Environmentalists, meanwhile, insist that at this stage, no scientific basis exists to support the practice of extending the operational life spans of VVER-type reactors. It is obvious that continuing to run old and dangerous reactors is only possible without an independent state ecological impact evaluation – which, were it duly performed, would not have let it slide that the applications for extended licenses missed such important information as the condition of the reactor vessels and other structural components, the most significant safety barrier in a nuclear power plant.
It will soon be the turn of Reactor Units 3 and 4 of Kola NPP to complete their engineered life spans.
“The decision now being prepared to extend the operational licenses of Reactor Units 3 and 4 of Kola NPP, whose service periods are to run out on March 3, 2011, and October 8, 2014, respectively, can happen either as a result of a corrupt collusion or as a political, not a scientifically based decision,” said Ozharovsky.
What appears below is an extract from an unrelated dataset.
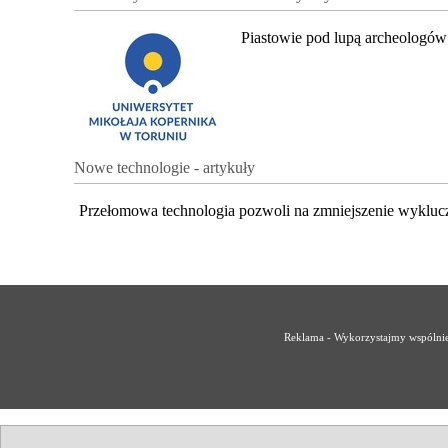
Piastowie pod lupą archeologów
Nowe technologie - artykuły
Przełomowa technologia pozwoli na zmniejszenie wykluc
Reklama - Wykorzystajmy wspólnie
Vitaly Servetnik, head of the regional ecological NGO Priroda i Molodyozh (Nature and Youth), said Murmansk environmental organisations were preparing letters they will send to Rostekhnadzor and local prosecutor’s office, contending the unfounded issuance of extended licenses for Reactor Units 1 and 2.
“In light of this information that has now surfaced, our task will be not to allow extended operational licenses to be issued for Reactor Units 3 and 4,” Servetnik added.
Environmentalists also said, as they tallied up 2010’s successes and shortcomings in the developments in nuclear and radiation safety in Murmansk Region, that it was still an uphill battle to pursue a constructive dialogue with Rosatom, which keeps ignoring non-governmental organisations with anti-nuclear agenda.